In an earlier blog (Saturday, December 9th, 2006), we had estimated that the typical Big4 partner takes home about US $650,000, so it appears that the math does triangulate on a per-partner basis. Our financial analysis seems pretty good!

Check out our total Big4 analysis at

The total partner payout is also assumed to be similar to the net income of a typical public company. Let’s take the PwC average of $1.2 billion net income on $6.9 billion of sales, leads to a net income/sales ratio of 17.4%. Let’s compare this with Accenture, whose public reported last twelve month revenues were $17.8 billion and net income of $1.0 billion, giving it a net income to revenue ratio of 5.70%. So PwC is a good 10% higher in this ratio, not a bad showing in its performance.

And why is PwC so intent on revealing its inner core secrets?

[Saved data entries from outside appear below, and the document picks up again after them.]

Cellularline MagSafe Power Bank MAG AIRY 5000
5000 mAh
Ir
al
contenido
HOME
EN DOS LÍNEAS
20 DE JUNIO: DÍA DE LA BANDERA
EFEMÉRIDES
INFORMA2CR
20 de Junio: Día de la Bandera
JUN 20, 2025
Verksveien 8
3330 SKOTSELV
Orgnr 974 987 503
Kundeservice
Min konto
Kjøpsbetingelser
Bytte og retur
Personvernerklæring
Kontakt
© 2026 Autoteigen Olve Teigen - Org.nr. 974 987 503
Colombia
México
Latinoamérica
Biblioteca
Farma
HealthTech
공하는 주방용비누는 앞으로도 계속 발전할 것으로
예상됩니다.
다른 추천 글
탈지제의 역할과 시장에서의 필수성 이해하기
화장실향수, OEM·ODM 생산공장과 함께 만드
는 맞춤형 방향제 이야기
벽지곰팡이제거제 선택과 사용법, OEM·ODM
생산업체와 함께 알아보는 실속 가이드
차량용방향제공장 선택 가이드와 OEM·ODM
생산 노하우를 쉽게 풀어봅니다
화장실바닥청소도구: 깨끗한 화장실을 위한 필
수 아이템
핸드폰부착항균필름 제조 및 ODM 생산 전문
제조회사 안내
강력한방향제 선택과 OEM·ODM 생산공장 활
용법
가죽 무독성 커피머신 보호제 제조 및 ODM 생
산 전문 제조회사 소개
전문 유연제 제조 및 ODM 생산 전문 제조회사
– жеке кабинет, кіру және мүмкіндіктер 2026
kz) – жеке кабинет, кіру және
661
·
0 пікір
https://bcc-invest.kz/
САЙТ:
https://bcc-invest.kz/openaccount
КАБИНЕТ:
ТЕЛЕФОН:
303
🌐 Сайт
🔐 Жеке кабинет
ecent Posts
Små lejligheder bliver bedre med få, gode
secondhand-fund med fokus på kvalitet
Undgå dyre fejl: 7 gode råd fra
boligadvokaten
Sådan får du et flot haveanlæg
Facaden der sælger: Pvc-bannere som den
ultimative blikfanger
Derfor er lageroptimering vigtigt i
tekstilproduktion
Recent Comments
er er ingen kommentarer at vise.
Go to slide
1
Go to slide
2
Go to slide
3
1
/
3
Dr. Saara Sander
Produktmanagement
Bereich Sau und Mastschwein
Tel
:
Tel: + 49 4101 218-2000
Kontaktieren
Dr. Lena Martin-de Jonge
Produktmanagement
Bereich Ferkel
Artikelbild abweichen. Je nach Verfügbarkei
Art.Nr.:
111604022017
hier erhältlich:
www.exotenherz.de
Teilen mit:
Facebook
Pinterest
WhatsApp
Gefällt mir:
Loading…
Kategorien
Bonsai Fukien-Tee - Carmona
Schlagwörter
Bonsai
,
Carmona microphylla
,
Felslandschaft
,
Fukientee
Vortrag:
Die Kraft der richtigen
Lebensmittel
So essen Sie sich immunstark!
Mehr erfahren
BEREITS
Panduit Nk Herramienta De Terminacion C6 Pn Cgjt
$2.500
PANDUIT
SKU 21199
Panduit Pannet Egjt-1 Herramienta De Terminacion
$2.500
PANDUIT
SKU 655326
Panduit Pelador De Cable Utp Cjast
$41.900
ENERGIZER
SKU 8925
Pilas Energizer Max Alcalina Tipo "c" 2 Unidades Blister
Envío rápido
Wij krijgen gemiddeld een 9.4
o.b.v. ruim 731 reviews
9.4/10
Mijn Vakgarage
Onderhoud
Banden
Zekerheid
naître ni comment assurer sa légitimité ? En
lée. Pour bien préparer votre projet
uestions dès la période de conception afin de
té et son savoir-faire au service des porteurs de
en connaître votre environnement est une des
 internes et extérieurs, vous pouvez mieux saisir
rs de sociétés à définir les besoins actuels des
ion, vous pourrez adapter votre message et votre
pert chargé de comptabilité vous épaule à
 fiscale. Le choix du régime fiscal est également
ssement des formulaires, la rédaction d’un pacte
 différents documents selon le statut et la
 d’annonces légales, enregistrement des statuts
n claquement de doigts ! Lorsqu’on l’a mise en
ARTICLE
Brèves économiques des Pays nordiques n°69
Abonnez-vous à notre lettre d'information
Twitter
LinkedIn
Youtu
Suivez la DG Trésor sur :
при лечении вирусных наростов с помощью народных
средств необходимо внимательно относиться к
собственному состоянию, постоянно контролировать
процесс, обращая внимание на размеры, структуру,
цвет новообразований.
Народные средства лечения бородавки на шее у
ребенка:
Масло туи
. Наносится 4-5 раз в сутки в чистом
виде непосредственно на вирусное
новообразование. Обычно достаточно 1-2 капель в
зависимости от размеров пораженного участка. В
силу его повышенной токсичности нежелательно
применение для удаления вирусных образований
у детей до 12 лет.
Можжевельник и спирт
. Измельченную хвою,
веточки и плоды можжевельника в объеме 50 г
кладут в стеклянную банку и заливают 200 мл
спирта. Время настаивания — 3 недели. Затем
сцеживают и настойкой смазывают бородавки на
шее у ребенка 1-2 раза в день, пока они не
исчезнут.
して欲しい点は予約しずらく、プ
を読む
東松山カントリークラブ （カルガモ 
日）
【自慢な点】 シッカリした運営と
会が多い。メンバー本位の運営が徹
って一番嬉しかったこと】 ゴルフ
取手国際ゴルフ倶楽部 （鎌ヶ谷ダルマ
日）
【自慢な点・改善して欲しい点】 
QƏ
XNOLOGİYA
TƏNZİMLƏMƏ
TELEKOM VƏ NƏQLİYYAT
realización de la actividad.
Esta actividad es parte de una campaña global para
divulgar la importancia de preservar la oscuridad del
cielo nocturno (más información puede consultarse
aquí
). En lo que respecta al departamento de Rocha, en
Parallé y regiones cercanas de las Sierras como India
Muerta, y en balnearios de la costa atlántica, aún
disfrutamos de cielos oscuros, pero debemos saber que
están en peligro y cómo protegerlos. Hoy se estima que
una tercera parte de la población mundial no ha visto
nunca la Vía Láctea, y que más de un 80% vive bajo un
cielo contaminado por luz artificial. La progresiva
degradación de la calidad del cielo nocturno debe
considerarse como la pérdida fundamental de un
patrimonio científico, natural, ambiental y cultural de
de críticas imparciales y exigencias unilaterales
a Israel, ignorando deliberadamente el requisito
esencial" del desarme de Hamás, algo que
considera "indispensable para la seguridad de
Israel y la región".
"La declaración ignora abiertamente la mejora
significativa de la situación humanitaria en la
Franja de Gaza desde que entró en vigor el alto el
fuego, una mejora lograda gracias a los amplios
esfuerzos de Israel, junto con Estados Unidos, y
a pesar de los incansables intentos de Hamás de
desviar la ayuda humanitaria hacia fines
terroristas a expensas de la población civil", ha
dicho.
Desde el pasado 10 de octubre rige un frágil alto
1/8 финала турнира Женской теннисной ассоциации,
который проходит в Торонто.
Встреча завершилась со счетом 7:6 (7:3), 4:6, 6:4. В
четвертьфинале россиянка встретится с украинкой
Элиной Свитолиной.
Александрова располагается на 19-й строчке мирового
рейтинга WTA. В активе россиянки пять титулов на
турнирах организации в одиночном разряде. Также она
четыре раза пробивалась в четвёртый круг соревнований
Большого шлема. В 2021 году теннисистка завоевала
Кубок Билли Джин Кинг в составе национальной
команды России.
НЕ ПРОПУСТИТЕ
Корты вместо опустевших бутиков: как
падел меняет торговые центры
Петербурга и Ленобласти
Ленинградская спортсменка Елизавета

It is relief from contentious and potentially business life-threatening litigation that the Big Four firm wants to avoid. PwC even said that it would be open to publishing its results if it could get liability caps on audit litigation. According to Mr. Nally, “To me this gets back to the role we play in protecting the integrity of the capital markets and that type of transparency should be expected if you’re looking for some kind of relief.”

We like the idea of full disclosure, but our back of the envelope math came quite close to the revelation that PwC brought forth recently. Is this a fair tradeoff that Big 4 firms get liability caps in exchange for disclosure? Now let’s see if the other Big Four firms are forthcoming with their financials and what they want in exchange.